Insurer M&G capital generation on track after H1 profit
[LONDON] M&G said on Tuesday it was on course to meet its capital generation target, after the British insurer and asset manager beat estimates for first-half operating profit.
Total capital generation was £869 million (S$1.63 billion), on track for a target of £2.2 billion by the end of 2022.
That prompted Bank of America analysts to say they expected M&G to buy back £500 million in shares in 2022-24, while reiterating their "neutral" rating on the stock.
The results "show good progress on our actions to reposition the business for sustainable growth", chief executive John Foley said in a trading statement.
Adjusted operating profit rose 6 per cent to £327 million against an estimated £293 million according to a company-supplied consensus poll.
M&G's assets under management and administration totalled £370 billion, however, below the £376 billion forecast.
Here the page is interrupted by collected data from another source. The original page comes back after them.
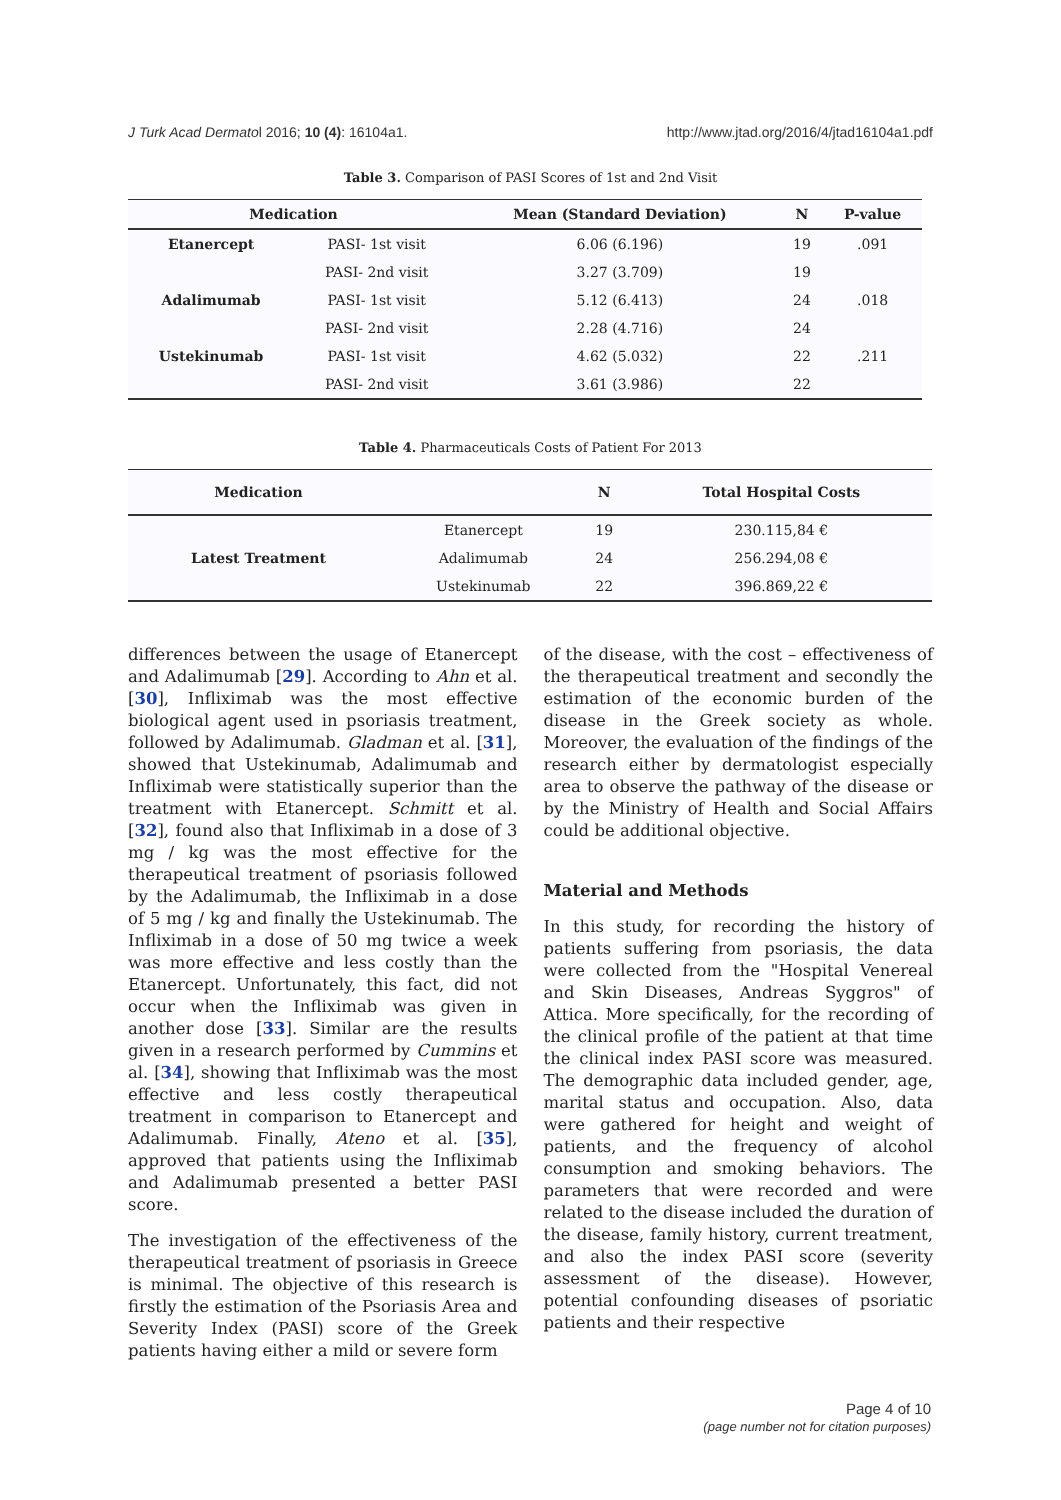J Turk Acad Dermatol 2016; 10 (4): 16104a1. http://www.jtad.org/2016/4/jtad16104a1.pdf
Table 3. Comparison of PASI Scores of 1st and 2nd Visit
| Medication | | Mean (Standard Deviation) | N | P-value |
| --- | --- | --- | --- | --- |
| Etanercept | PASI- 1st visit | 6.06 (6.196) | 19 | .091 |
| | PASI- 2nd visit | 3.27 (3.709) | 19 | |
| Adalimumab | PASI- 1st visit | 5.12 (6.413) | 24 | .018 |
| | PASI- 2nd visit | 2.28 (4.716) | 24 | |
| Ustekinumab | PASI- 1st visit | 4.62 (5.032) | 22 | .211 |
| | PASI- 2nd visit | 3.61 (3.986) | 22 | |
Table 4. Pharmaceuticals Costs of Patient For 2013
| Medication | | N | Total Hospital Costs |
| --- | --- | --- | --- |
| Latest Treatment | Etanercept | 19 | 230.115,84 € |
| | Adalimumab | 24 | 256.294,08 € |
| | Ustekinumab | 22 | 396.869,22 € |
differences between the usage of Etanercept and Adalimumab [29]. According to Ahn et al. [30], Infliximab was the most effective biological agent used in psoriasis treatment, followed by Adalimumab. Gladman et al. [31], showed that Ustekinumab, Adalimumab and Infliximab were statistically superior than the treatment with Etanercept. Schmitt et al. [32], found also that Infliximab in a dose of 3 mg / kg was the most effective for the therapeutical treatment of psoriasis followed by the Adalimumab, the Infliximab in a dose of 5 mg / kg and finally the Ustekinumab. The Infliximab in a dose of 50 mg twice a week was more effective and less costly than the Etanercept. Unfortunately, this fact, did not occur when the Infliximab was given in another dose [33]. Similar are the results given in a research performed by Cummins et al. [34], showing that Infliximab was the most effective and less costly therapeutical treatment in comparison to Etanercept and Adalimumab. Finally, Ateno et al. [35], approved that patients using the Infliximab and Adalimumab presented a better PASI score.
The investigation of the effectiveness of the therapeutical treatment of psoriasis in Greece is minimal. The objective of this research is firstly the estimation of the Psoriasis Area and Severity Index (PASI) score of the Greek patients having either a mild or severe form
of the disease, with the cost – effectiveness of the therapeutical treatment and secondly the estimation of the economic burden of the disease in the Greek society as whole. Moreover, the evaluation of the findings of the research either by dermatologist especially area to observe the pathway of the disease or by the Ministry of Health and Social Affairs could be additional objective.
Material and Methods
In this study, for recording the history of patients suffering from psoriasis, the data were collected from the "Hospital Venereal and Skin Diseases, Andreas Syggros" of Attica. More specifically, for the recording of the clinical profile of the patient at that time the clinical index PASI score was measured. The demographic data included gender, age, marital status and occupation. Also, data were gathered for height and weight of patients, and the frequency of alcohol consumption and smoking behaviors. The parameters that were recorded and were related to the disease included the duration of the disease, family history, current treatment, and also the index PASI score (severity assessment of the disease). However, potential confounding diseases of psoriatic patients and their respective
Page 4 of 10
(page number not for citation purposes)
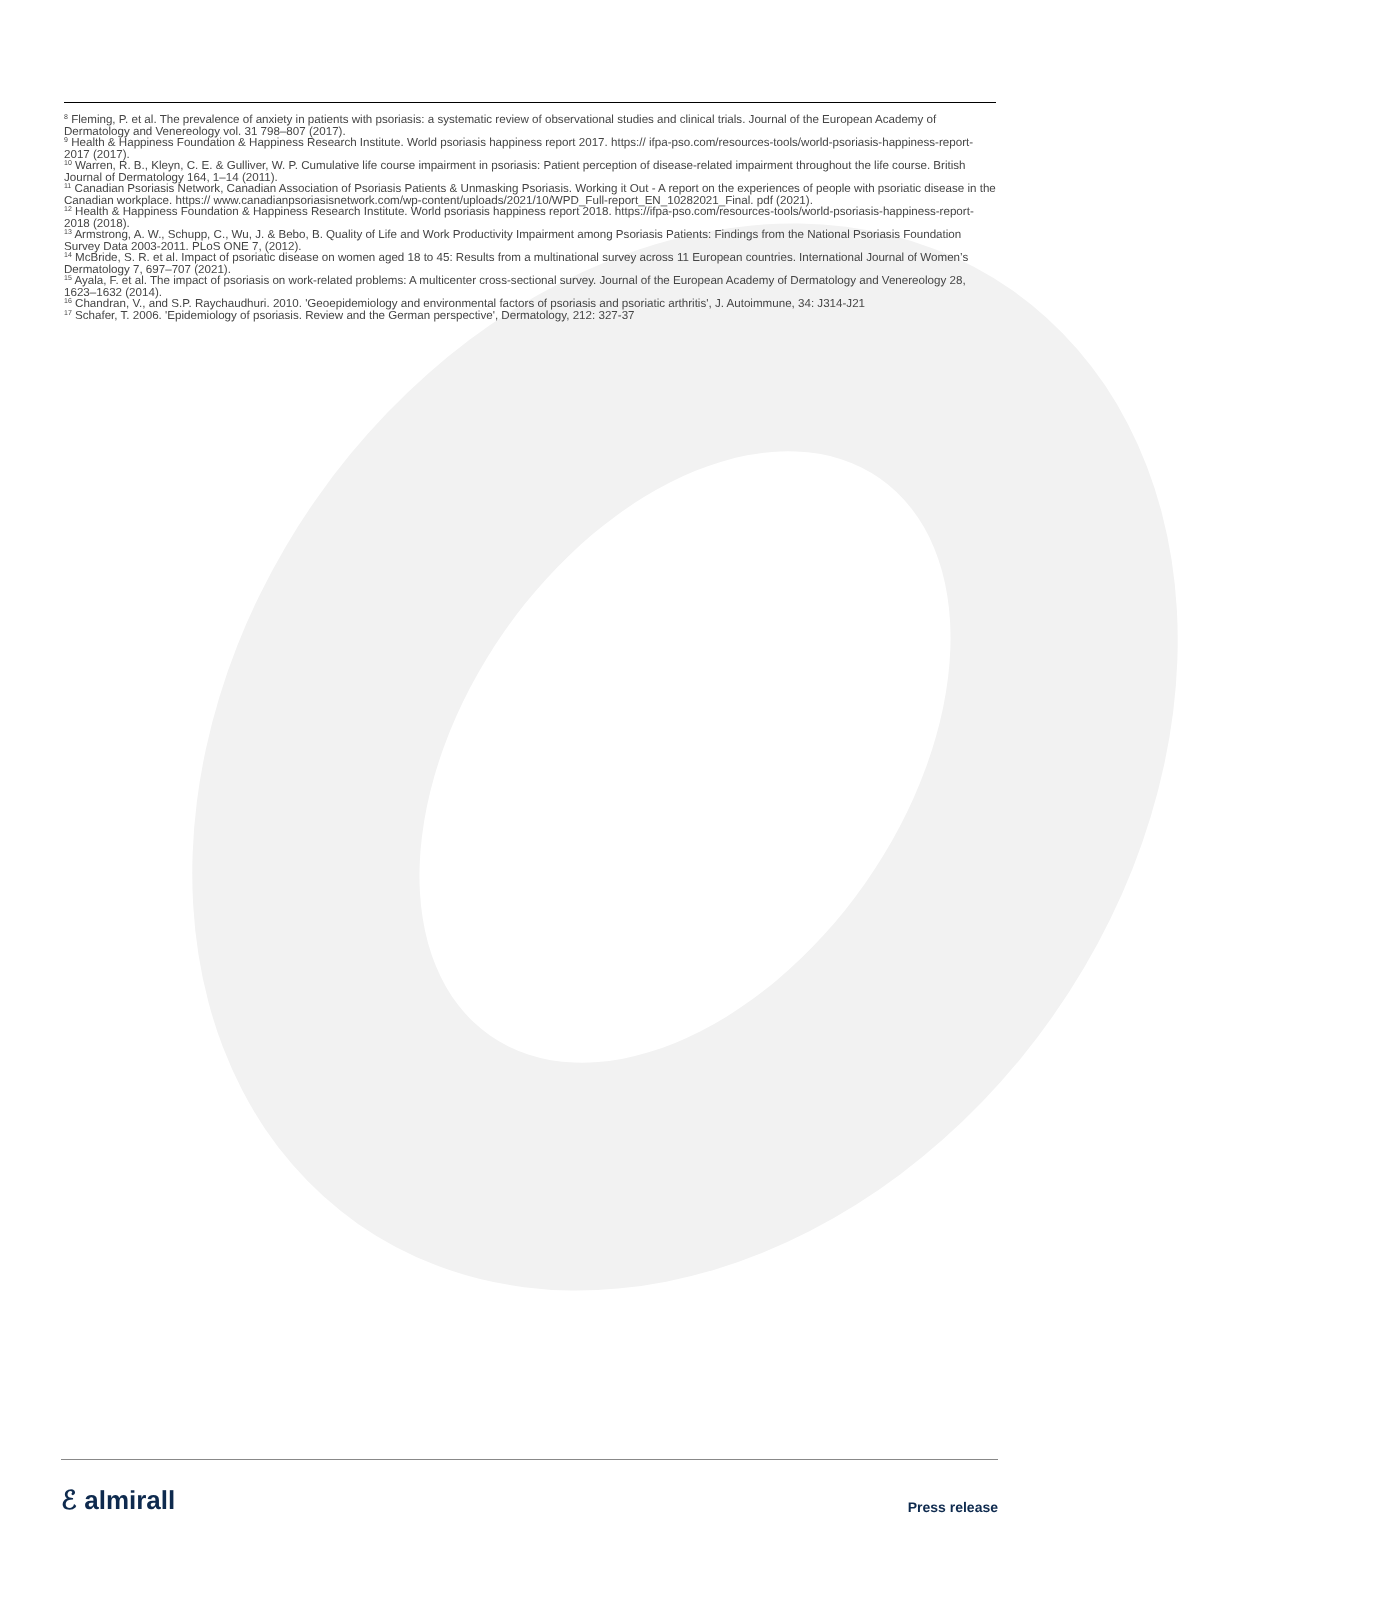<sup>8</sup> Fleming, P. et al. The prevalence of anxiety in patients with psoriasis: a systematic review of observational studies and clinical trials. Journal of the European Academy of Dermatology and Venereology vol. 31 798–807 (2017).
<sup>9</sup> Health & Happiness Foundation & Happiness Research Institute. World psoriasis happiness report 2017. https:// ifpa-pso.com/resources-tools/world-psoriasis-happiness-report-2017 (2017).
<sup>10</sup> Warren, R. B., Kleyn, C. E. & Gulliver, W. P. Cumulative life course impairment in psoriasis: Patient perception of disease-related impairment throughout the life course. British Journal of Dermatology 164, 1–14 (2011).
<sup>11</sup> Canadian Psoriasis Network, Canadian Association of Psoriasis Patients & Unmasking Psoriasis. Working it Out - A report on the experiences of people with psoriatic disease in the Canadian workplace. https:// www.canadianpsoriasisnetwork.com/wp-content/uploads/2021/10/WPD_Full-report_EN_10282021_Final. pdf (2021).
<sup>12</sup> Health & Happiness Foundation & Happiness Research Institute. World psoriasis happiness report 2018. https://ifpa-pso.com/resources-tools/world-psoriasis-happiness-report-2018 (2018).
<sup>13</sup> Armstrong, A. W., Schupp, C., Wu, J. & Bebo, B. Quality of Life and Work Productivity Impairment among Psoriasis Patients: Findings from the National Psoriasis Foundation Survey Data 2003-2011. PLoS ONE 7, (2012).
<sup>14</sup> McBride, S. R. et al. Impact of psoriatic disease on women aged 18 to 45: Results from a multinational survey across 11 European countries. International Journal of Women’s Dermatology 7, 697–707 (2021).
<sup>15</sup> Ayala, F. et al. The impact of psoriasis on work-related problems: A multicenter cross-sectional survey. Journal of the European Academy of Dermatology and Venereology 28, 1623–1632 (2014).
<sup>16</sup> Chandran, V., and S.P. Raychaudhuri. 2010. 'Geoepidemiology and environmental factors of psoriasis and psoriatic arthritis', J. Autoimmune, 34: J314-J21
<sup>17</sup> Schafer, T. 2006. 'Epidemiology of psoriasis. Review and the German perspective', Dermatology, 212: 327-37
ℰ almirall
Press release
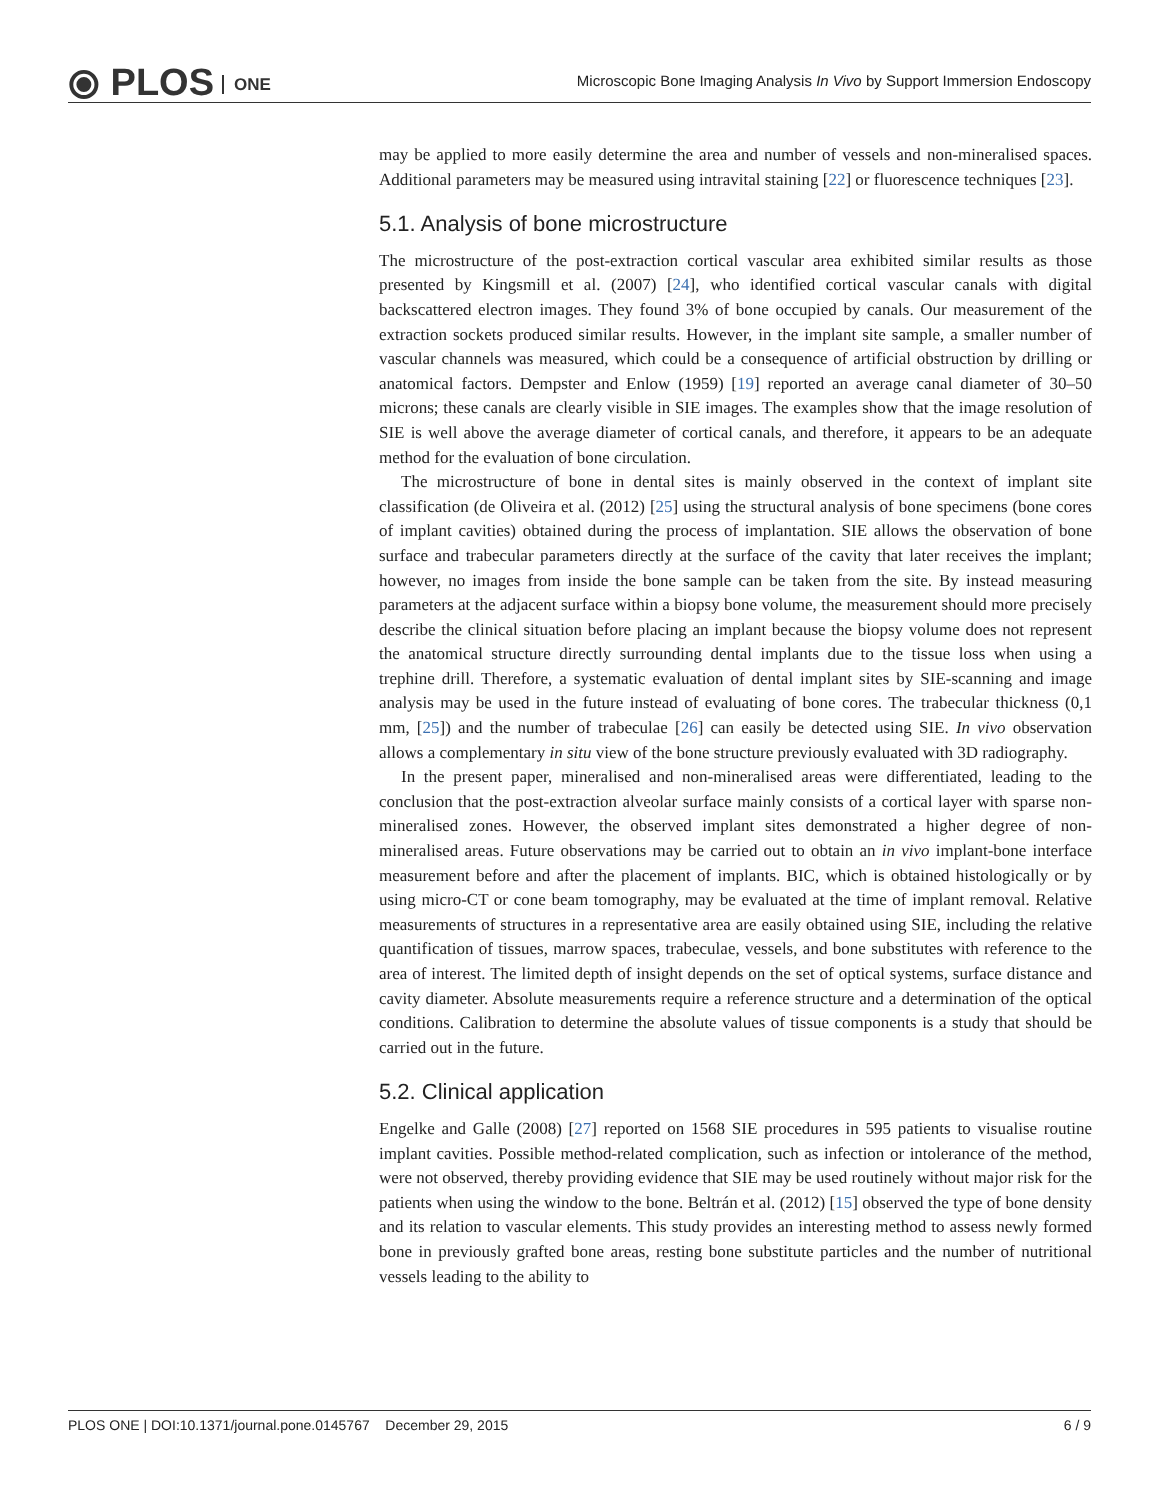⦿ PLOS ONE
Microscopic Bone Imaging Analysis In Vivo by Support Immersion Endoscopy
may be applied to more easily determine the area and number of vessels and non-mineralised spaces. Additional parameters may be measured using intravital staining [22] or fluorescence techniques [23].
5.1. Analysis of bone microstructure
The microstructure of the post-extraction cortical vascular area exhibited similar results as those presented by Kingsmill et al. (2007) [24], who identified cortical vascular canals with digital backscattered electron images. They found 3% of bone occupied by canals. Our measurement of the extraction sockets produced similar results. However, in the implant site sample, a smaller number of vascular channels was measured, which could be a consequence of artificial obstruction by drilling or anatomical factors. Dempster and Enlow (1959) [19] reported an average canal diameter of 30–50 microns; these canals are clearly visible in SIE images. The examples show that the image resolution of SIE is well above the average diameter of cortical canals, and therefore, it appears to be an adequate method for the evaluation of bone circulation.
The microstructure of bone in dental sites is mainly observed in the context of implant site classification (de Oliveira et al. (2012) [25] using the structural analysis of bone specimens (bone cores of implant cavities) obtained during the process of implantation. SIE allows the observation of bone surface and trabecular parameters directly at the surface of the cavity that later receives the implant; however, no images from inside the bone sample can be taken from the site. By instead measuring parameters at the adjacent surface within a biopsy bone volume, the measurement should more precisely describe the clinical situation before placing an implant because the biopsy volume does not represent the anatomical structure directly surrounding dental implants due to the tissue loss when using a trephine drill. Therefore, a systematic evaluation of dental implant sites by SIE-scanning and image analysis may be used in the future instead of evaluating of bone cores. The trabecular thickness (0,1 mm, [25]) and the number of trabeculae [26] can easily be detected using SIE. In vivo observation allows a complementary in situ view of the bone structure previously evaluated with 3D radiography.
In the present paper, mineralised and non-mineralised areas were differentiated, leading to the conclusion that the post-extraction alveolar surface mainly consists of a cortical layer with sparse non-mineralised zones. However, the observed implant sites demonstrated a higher degree of non-mineralised areas. Future observations may be carried out to obtain an in vivo implant-bone interface measurement before and after the placement of implants. BIC, which is obtained histologically or by using micro-CT or cone beam tomography, may be evaluated at the time of implant removal. Relative measurements of structures in a representative area are easily obtained using SIE, including the relative quantification of tissues, marrow spaces, trabeculae, vessels, and bone substitutes with reference to the area of interest. The limited depth of insight depends on the set of optical systems, surface distance and cavity diameter. Absolute measurements require a reference structure and a determination of the optical conditions. Calibration to determine the absolute values of tissue components is a study that should be carried out in the future.
5.2. Clinical application
Engelke and Galle (2008) [27] reported on 1568 SIE procedures in 595 patients to visualise routine implant cavities. Possible method-related complication, such as infection or intolerance of the method, were not observed, thereby providing evidence that SIE may be used routinely without major risk for the patients when using the window to the bone. Beltrán et al. (2012) [15] observed the type of bone density and its relation to vascular elements. This study provides an interesting method to assess newly formed bone in previously grafted bone areas, resting bone substitute particles and the number of nutritional vessels leading to the ability to
PLOS ONE | DOI:10.1371/journal.pone.0145767 December 29, 2015 6 / 9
Institutional assets under management reached a record high £89.7 billion but the retail asset management business saw net outflows of £3.4 billion in the six months to end-June.
Investors pulled £900 million from M&G's UK retail property fund after it reopened in May following 17 months of suspension.
Asset managers Schroders and St James's Place last month reported record levels of funds under management, helped by strong asset performance and a focus on savings during the pandemic.
But abrdn, formerly Standard Life Aberdeen, said on Tuesday that assets under management and administration dropped over the last six months, driven by £5.6 billion in net outflows.
Mr Foley said M&G, formed after Prudential split off its UK and European insurance and asset management business in 2019, had received no takeover approaches.
Schroders had considered buying M&G's asset management business but decided the unit was too expensive, Bloomberg reported earlier this year.
"I think it's lazy thinking which suggests you might benefit from separating the (M&G) companies," Mr Foley told Reuters.
M&G said it would pay a dividend of 6.1 pence per share, against a forecast 6.0 pence.